» Task goal
Repeat the passage of the practice plan below between "Next 5 Minutes" and "the field once.", inclusive, substituting "walk" for "jog".
─── Given text
GOAL: Making adjustments during games without having to call timeouts or wait for end of periods.

First 10 Minutes

Talk to the players and encourage them to work hard and have fun. Concentrate on better technique today and tell the players what will be done during this practice.  Plus go over some new rule each practice, or something that might have happened in a pro or college game and how it applies to their level.  Also, review the previous games and ask the players what they think went well and what needs work and see if it matches what you were thinking.

Next 5 Minutes (Stretching)

Stretch legs for two minutes and stretch arms for two minutes. Stretching prepares the muscles to prevent injury. The last minute should be used to jog around the field once.

Some stretches:
  • Sit, with legs extended out flat on the ground in a V position. Lean forward, reach for the toes and pull back on the toes. Hold for a 10 count (have the girls count down from 10). Repeat. This works the hamstrings, calves and lower back.
  • Sit, with legs extended out flat on the ground in a V position. Reach and touch the right hand to the outside of the left foot. Mimic the other side. Hold for a 10 count on each side. This stretches the outside of the upper back.
  • Stand straight, bend a leg behind the body, grab the ankle and pull the heel toward the backside. Hold for a 10 count. Mimic with the other leg. This stretches the quad muscles.
  • Stand straight and extend the right arm behind the body. Grab the right wrist with the left hand and pull back and over toward the left side. Hold for a 10 count. Mimic with the other arm. This will stretch the front of the shoulder.

Next 20 Minutes (Game Management)

By now you have played enough games and have seen most types of offenses and defenses, so you need to start focusing on your weaknesses first to keep improving.  Also, your player strengths/weaknesses are easy to pick out, so augment your offenses/defenses so that you can maximize the strengths.  Also, when asking what a certain player does on a certain play, have someone that never plays that position describe it for the team.  This reiterates that every player should know what each position is responsible for and makes on the court changes easier to manage if the players themselves can help their teammates make adjustments without substituting or calling timeouts.

Next 20 Minutes (Offense)

Basic Man to Man Sets

Every coach loves to draw up plays on a board and here is a chance to be creative.  My advice is to use simple sets and then teach the players that they are designed to get everyone moving without the ball and to look for one another.  Also, at this level, if they can reverse the ball at least once, they make a defense work that much harder and will open up more chances.  Use a basic 1-4 setup, high or low and become creative with screening the ball and away from it, places to cut and uses of the dribble.  Try it versus man to man or zone defense, you might be surprised how a man to man defense works against a zone defense.
──────
─── Material provided
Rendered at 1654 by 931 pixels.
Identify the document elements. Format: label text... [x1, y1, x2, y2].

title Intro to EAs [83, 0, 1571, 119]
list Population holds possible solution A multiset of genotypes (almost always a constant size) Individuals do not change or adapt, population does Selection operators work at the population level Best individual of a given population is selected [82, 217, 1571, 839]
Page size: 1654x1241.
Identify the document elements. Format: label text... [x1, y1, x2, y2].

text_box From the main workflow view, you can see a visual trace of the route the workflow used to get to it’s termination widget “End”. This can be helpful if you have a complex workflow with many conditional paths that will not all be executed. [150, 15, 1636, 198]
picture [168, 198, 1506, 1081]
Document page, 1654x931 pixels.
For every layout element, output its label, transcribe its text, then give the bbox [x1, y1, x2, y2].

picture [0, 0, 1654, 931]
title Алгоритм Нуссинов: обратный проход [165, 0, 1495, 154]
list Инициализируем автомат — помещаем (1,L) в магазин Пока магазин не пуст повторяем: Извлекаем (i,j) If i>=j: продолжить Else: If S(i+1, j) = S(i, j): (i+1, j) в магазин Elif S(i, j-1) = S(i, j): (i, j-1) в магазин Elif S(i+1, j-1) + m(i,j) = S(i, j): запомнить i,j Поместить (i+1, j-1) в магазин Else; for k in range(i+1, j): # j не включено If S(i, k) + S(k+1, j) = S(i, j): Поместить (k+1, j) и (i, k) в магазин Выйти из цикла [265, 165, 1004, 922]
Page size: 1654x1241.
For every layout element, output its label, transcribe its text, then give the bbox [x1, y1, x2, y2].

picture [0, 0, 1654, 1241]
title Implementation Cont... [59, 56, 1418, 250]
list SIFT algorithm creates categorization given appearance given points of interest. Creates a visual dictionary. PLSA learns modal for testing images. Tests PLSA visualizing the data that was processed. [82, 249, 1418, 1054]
──────
» Task solution
Next 5 Minutes (Stretching)

Stretch legs for two minutes and stretch arms for two minutes. Stretching prepares the muscles to prevent injury. The last minute should be used to walk around the field once.